The Australian dollar had a rebound from four weeks of losses as inflation data is due to provide clues on the pace of monetary policy tightening.

The Aussie has dropped about 2.7% against the dollar in the past two weeks amid growing expectations of aggressive rate hikes by the Federal Reserve.

Economists expect data on Wednesday to show the annual trimmed mean gauge of consumer prices rose to 3.4% in the first quarter, higher than the central bank’s 2% to 3% inflation target.

Traders may pivot back toward the Aussie with as more clarity comes on when the Reserve Bank of Australia will also start to raise rates. The RBA said last week that accelerating core inflation and a pickup in wages growth have brought forward the likely timing of a hike, with overnight-indexed swaps pricing in an increase of almost 50 basis points by June.

“As uncertainty around the Federal Reserve tightening cycle falls and the Reserve Bank of Australia starts to catch up, the Aussie will start to recover,” said Ashish Agrawal, head of FX & EM macro strategy research at Barclays Bank Plc. He expects the currency to end the year at 76 U.S. cents, with potential for it to hit 80 cents in 2023.

The Australian dollar is projected to reach 76 U.S. cents by the fourth quarter of this year, according to median estimates compiled. It traded around 71.35 cents on Monday, having fallen 0.1% this year, the smallest decline against the greenback among Group-of-10 currencies.

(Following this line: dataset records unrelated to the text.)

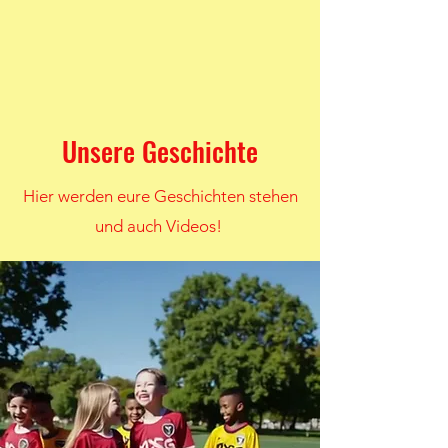
Unsere Geschichte
Hier werden eure Geschichten stehen
und auch Videos!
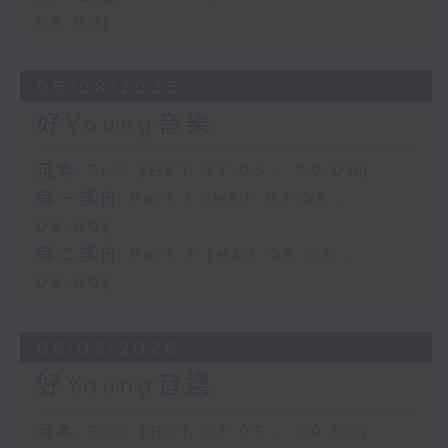
09:00)
06/08/2026
好Young音樂
足本 Full (HKT 07:05 - 09:00)
第一部份 Part 1 (HKT 07:05 -
08:00)
第二部份 Part 2 (HKT 08:05 -
09:00)
05/08/2026
好Young音樂
足本 Full (HKT 07:05 - 09:00)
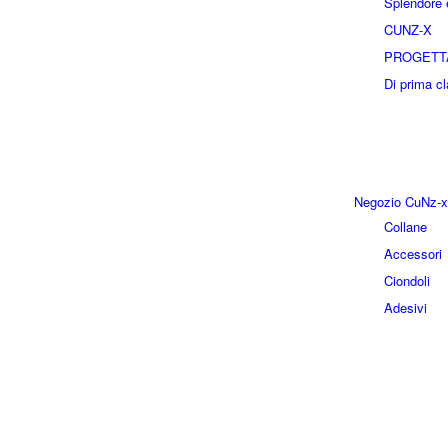
Splendore e
CUNZ-X
PROGETT
Di prima c
Negozio CuNz-x
Collane
Accessori
Ciondoli
Adesivi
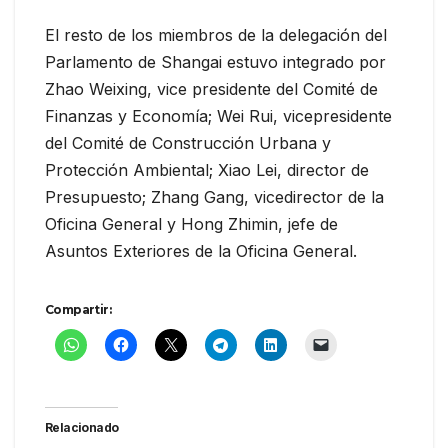
El resto de los miembros de la delegación del
Parlamento de Shangai estuvo integrado por
Zhao Weixing, vice presidente del Comité de
Finanzas y Economía; Wei Rui, vicepresidente
del Comité de Construcción Urbana y
Protección Ambiental; Xiao Lei, director de
Presupuesto; Zhang Gang, vicedirector de la
Oficina General y Hong Zhimin, jefe de
Asuntos Exteriores de la Oficina General.
Compartir:
Relacionado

Earlier this month, Governor Philip Lowe signaled inflation will be a key reading, suggesting the central bank’s June meeting is now in play.

Bill Evans, an influential economist at Westpac Banking Corp., said last week he expects the RBA to adopt a clear tightening bias at its May meeting before making a 40 basis points hike in June. The cash rate is currently 0.1% and most economists expect the first hike in June will be 15 basis points, taking the benchmark to 0.25%.    

Evans sees the currency trading between 73 to 77 cents, ending the year at around 75 cents, with support from strong commodity prices.

The risk of more lockdowns in China could hurt Australia. A slower growth backdrop there would reduce demand for Australian commodity exports, capping gains in the currency.